At the final whistle, everyone returned to the shallow end of the pool, got their official completed laps (I swam 8 laps plus about 1/4 more, but only the full lengths counted), and retreated to their respective locker rooms.

Transition 1 – 10 minutes

Ten minutes ended up being a lot of time. I used my towel as a bit of a shield, dried and changed my top (I brought a sports bra with an actual hook closure so I didn’t get stuck if I wasn’t completely dry), then my bottom. I was able to get my socks and shoes on, grab my phone, headphones, ArmPocket and water bottle of Nuun, and make it upstairs in plenty of time to choose a bike.

A volunteer made the appropriate adjustments for me, which was really nice. Everyone hopped on their bikes, the volunteers zeroed out everyone’s computers, and the bike segment began.

Ride – 30 minutes, 8.2 miles

I felt pretty good going from the pool to the ride. It took a few minutes to kind of settle into a groove and find the tension that felt best, but I figured it out.

I confess, it was boring, just sitting in one place and staring ahead. Way different than being out on the road. People were very much in their zones, so it felt weird trying to start a conversation, although the volunteers were really helpful coming around and seeing how we were doing. One of them even picked up my phone for me after I dropped trying to change my music. That wouldn’t happen on the road, for sure!

I did notice that some people were mixing up their routines (increasing their tension and then peddling in a standing position or doing really crazy sprint intervals). Me? I just did my thing and worked to get in as many miles as possible.

Transition 2: 5 minutes

Getting off that bike was somewhat unpleasant. Everything felt kind of tight and unresponsive. Boo.

Treadmills were located only a few feet away and I quickly selected one. For some reason, the five minutes passed really quickly. I (made a mistake and) didn’t bring a different pair of shoes for running: I had my Catalysts, which are great for cycling and for speedwork, so I assumed they would be ok for twenty minutes on the treadmill.

Once again, volunteers checked us and made sure our machines were zeroed out. I didn’t feel like I was ready when they said “go” but I certainly wasn’t going to waste any time.
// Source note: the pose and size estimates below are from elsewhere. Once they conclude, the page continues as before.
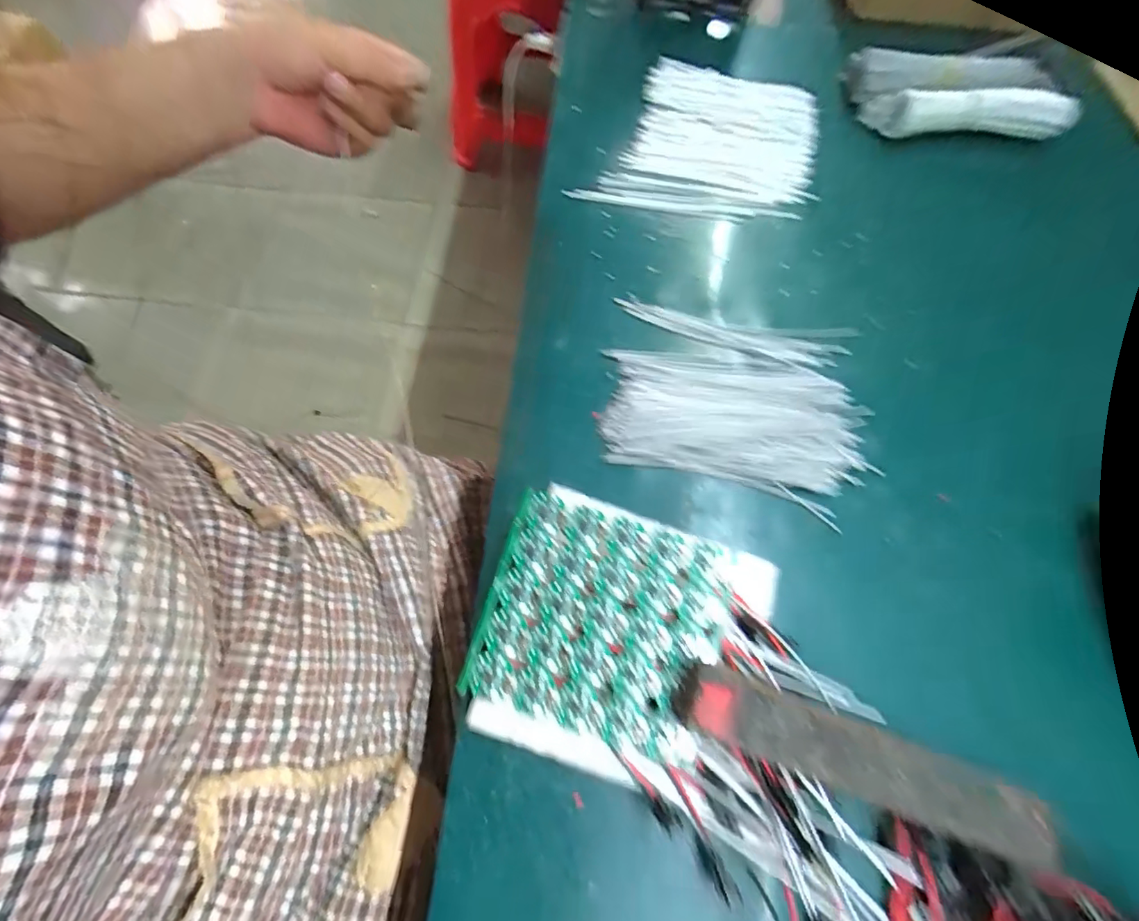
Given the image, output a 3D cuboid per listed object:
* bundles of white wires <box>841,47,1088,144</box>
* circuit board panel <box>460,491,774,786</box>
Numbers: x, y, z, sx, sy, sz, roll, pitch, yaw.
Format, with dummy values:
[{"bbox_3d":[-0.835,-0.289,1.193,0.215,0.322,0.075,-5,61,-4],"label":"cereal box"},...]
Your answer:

Run: 20 minutes, 1.78 miles

Treadmill running isn’t my jam. In a crunch, I’ll endure it, but I would really rather not.

This was no different, and I had a hard time getting comfortable. Even one of the volunteers commented that I looked stressed.

We really had a beautiful view, so I tried to focus on my music and the river.

After a while, my right leg started to feel a bit achy. It has been bugging me rather regularly, but the treadmill was just exacerbating the feeling. My strategy was “slow and steady” and, since run/walk intervals are pretty complicated to manage on the treadmill, I ran all but one minute of the 20. Granted, it was nothing epic, but it was an accomplishment for me, nonetheless.

I felt really good when it was all done. I was incredibly pleased with my swim, happy with my run, and while my run wasn’t great on this day, I am confident enough that I can get it done.

This was a fantastic opportunity and the perfect way to get my feet wet (literally) in the sport of triathlon. I still have a little work to do in advance of the big day, but I think I have a pretty solid handle on everything.

My plan is continue to work on ride/run bricks throughout the week, and hit a few more targeted workouts in the pool. On no training at all, my swim felt good, so it shouldn’t take me too long to achieve a bit more strength and endurance. The swimsuit worked out great and while I hate the idea of being wet while I ride and run, that’s just part of the sport. I have to add a sports bra under the suit for a little extra support, but that won’t be a big deal.

Let’s keep our fingers crossed that all goes well.

Have you ever done an indoor triathlon?

What’s your strongest discipline: swimming, cycling or running?